_Goal of the exercise_
Whenever a line in the entries below contains "Donya", copy that line.

_Given information_

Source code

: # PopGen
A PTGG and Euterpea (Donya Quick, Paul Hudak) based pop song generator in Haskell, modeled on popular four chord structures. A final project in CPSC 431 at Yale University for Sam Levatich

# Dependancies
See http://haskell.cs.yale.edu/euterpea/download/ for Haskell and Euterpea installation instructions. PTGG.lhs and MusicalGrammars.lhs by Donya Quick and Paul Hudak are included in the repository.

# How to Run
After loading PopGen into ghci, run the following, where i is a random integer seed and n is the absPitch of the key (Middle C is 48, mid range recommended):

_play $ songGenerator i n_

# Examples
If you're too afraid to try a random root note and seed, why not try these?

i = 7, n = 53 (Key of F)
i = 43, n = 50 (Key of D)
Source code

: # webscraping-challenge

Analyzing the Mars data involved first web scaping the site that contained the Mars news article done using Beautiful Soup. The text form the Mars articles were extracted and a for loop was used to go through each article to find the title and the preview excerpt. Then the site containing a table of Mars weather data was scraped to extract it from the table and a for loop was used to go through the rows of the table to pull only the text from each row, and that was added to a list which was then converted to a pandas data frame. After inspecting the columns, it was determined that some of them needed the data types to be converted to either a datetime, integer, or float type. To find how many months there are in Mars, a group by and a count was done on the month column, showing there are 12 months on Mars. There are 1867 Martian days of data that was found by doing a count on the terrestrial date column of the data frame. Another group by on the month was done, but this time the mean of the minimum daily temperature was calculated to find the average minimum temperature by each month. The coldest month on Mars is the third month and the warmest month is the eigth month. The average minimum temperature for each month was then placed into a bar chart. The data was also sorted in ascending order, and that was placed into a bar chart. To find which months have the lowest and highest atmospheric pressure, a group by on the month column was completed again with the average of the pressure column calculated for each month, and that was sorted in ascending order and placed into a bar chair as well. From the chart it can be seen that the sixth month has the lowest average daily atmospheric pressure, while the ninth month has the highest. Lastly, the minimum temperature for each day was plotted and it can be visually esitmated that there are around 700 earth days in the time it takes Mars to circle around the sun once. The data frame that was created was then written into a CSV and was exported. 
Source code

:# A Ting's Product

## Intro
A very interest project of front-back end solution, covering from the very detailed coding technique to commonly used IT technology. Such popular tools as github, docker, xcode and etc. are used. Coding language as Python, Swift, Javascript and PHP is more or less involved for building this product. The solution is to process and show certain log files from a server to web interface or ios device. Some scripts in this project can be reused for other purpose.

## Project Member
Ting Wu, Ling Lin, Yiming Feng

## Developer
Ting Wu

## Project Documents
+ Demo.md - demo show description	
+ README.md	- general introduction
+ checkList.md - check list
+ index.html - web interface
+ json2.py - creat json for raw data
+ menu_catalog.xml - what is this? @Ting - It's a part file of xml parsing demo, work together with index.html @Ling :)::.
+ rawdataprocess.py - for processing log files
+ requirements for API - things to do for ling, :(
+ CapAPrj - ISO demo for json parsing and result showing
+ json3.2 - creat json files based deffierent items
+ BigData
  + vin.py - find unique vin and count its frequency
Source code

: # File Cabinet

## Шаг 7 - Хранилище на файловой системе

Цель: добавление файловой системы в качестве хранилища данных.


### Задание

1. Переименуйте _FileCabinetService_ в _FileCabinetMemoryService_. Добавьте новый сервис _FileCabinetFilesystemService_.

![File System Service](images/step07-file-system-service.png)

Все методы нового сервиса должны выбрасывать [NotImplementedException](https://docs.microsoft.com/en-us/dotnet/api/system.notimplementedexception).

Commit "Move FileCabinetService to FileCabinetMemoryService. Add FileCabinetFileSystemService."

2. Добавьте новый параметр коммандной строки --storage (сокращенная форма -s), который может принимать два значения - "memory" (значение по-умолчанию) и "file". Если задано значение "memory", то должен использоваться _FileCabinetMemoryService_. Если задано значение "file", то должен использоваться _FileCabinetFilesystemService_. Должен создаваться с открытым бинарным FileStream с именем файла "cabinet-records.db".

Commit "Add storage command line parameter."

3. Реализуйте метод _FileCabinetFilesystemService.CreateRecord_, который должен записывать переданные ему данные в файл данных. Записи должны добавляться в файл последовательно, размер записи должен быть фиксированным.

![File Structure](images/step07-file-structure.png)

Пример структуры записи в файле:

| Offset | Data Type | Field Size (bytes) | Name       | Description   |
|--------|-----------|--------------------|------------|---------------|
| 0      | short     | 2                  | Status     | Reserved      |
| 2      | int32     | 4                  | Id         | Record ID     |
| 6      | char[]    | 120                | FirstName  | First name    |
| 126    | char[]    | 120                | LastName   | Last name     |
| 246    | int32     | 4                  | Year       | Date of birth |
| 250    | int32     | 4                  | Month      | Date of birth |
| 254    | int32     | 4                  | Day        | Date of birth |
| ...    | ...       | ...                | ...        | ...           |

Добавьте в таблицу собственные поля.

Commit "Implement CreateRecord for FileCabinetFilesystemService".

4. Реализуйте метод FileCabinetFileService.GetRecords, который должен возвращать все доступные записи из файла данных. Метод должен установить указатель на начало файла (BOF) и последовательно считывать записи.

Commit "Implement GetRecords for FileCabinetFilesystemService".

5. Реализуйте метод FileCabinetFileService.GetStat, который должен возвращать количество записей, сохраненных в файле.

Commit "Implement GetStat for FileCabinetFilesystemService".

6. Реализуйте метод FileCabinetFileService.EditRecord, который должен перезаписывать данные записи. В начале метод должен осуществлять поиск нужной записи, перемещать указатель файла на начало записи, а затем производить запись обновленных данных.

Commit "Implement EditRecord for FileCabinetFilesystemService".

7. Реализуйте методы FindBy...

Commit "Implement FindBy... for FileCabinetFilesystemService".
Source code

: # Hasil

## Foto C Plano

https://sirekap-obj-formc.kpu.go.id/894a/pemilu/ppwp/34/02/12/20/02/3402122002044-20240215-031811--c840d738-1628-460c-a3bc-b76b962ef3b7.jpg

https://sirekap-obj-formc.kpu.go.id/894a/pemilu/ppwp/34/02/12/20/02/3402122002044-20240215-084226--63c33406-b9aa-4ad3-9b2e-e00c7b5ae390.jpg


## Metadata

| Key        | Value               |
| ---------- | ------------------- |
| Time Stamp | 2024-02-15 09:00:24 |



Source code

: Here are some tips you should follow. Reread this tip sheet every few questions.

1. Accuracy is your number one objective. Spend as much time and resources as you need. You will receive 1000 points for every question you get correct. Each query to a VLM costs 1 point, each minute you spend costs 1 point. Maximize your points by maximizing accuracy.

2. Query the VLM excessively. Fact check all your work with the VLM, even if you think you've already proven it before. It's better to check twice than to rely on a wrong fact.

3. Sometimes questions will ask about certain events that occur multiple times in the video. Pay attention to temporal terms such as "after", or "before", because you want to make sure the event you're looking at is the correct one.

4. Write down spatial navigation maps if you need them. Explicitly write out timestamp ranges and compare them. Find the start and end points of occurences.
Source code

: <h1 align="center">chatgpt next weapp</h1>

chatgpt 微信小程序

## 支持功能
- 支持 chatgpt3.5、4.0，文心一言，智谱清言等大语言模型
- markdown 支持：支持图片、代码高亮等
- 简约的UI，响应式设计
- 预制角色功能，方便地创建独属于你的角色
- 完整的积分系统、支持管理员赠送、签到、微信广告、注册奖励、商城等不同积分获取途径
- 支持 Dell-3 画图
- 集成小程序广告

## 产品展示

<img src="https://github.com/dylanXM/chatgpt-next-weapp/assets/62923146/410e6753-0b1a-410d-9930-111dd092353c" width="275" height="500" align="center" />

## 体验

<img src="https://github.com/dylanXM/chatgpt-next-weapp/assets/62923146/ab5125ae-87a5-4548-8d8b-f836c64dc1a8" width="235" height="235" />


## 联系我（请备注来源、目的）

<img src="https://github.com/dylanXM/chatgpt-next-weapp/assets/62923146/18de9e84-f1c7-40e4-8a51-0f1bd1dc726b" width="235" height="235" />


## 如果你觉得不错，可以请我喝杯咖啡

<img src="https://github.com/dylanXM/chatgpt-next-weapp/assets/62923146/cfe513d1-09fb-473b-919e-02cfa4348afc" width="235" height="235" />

_Answer space_
A PTGG and Euterpea (Donya Quick, Paul Hudak) based pop song generator in Haskell, modeled on popular four chord structures. A final project in CPSC 431 at Yale University for Sam Levatich
See http://haskell.cs.yale.edu/euterpea/download/ for Haskell and Euterpea installation instructions. PTGG.lhs and MusicalGrammars.lhs by Donya Quick and Paul Hudak are included in the repository.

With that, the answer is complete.